企業等が保有する売掛金債権は、支払期日が到来すれば現金を受け取る権利が保証されているため、経理上は流動資産に分類されます。したがって、資産である以上はそれを活用して資金繰りに生かすことができます。売掛金債権を活用した資金繰りの方法としては、売掛金担保融資がおなじみです。これは、文字通り債権を担保にしてお金を借り入れ、事業資金などに充てるというものです。
一方、近年では売掛金買取というサービスも普及が進んでいます。融資とは異なる形の資金調達法として、さまざまなメリットがあります。売掛金買取とは、保有している売掛金債権を有償譲渡し、その対価を得るという金融サービスです。つまり、お金を借りるのではなく、売却代金を受け取る形になります。

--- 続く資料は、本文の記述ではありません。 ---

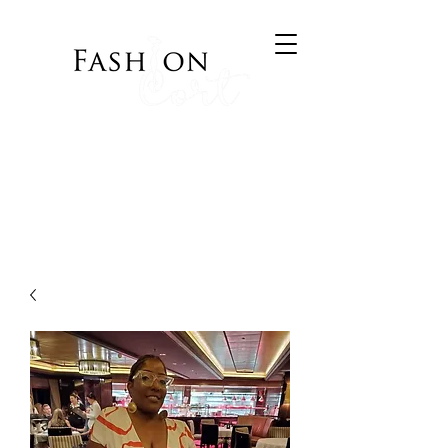
Bringing Style to your
Wardrobe
Visit Cort of Appeal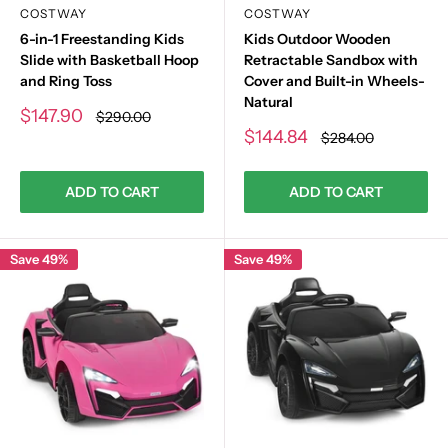
COSTWAY
COSTWAY
6-in-1 Freestanding Kids
Kids Outdoor Wooden
Slide with Basketball Hoop
Retractable Sandbox with
and Ring Toss
Cover and Built-in Wheels-
Natural
Sale
$147.90
Regular
$290.00
price
price
Sale
$144.84
Regular
$284.00
price
price
ADD TO CART
ADD TO CART
Save 49%
Save 49%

利用時には手数料を支払うこととなりますが、元本の返済はもちろん利息の負担も必要ありません。財務体質を悪化させたくない企業等にとって、この点は大きなメリットとなります。返済の必要がないことから、利用に際し信用調査によって経営状況等を厳しくチェックされないことも、売掛金買取サービスにかかるメリットの1つです。利用時の審査における重要なチェックポイントはその売掛金が確実に回収できるかどうかという一点にかかっているので、例えば直近の決算が赤字のため融資の審査が通りにくいような企業にも、利用できるチャンスがあります。
さらに、審査に要する時間が短くて済むのもメリットの1つに数えられます。サービスによっては、利用を申し込んだ当日に審査結果が出て、翌日に現金化できる場合もあります。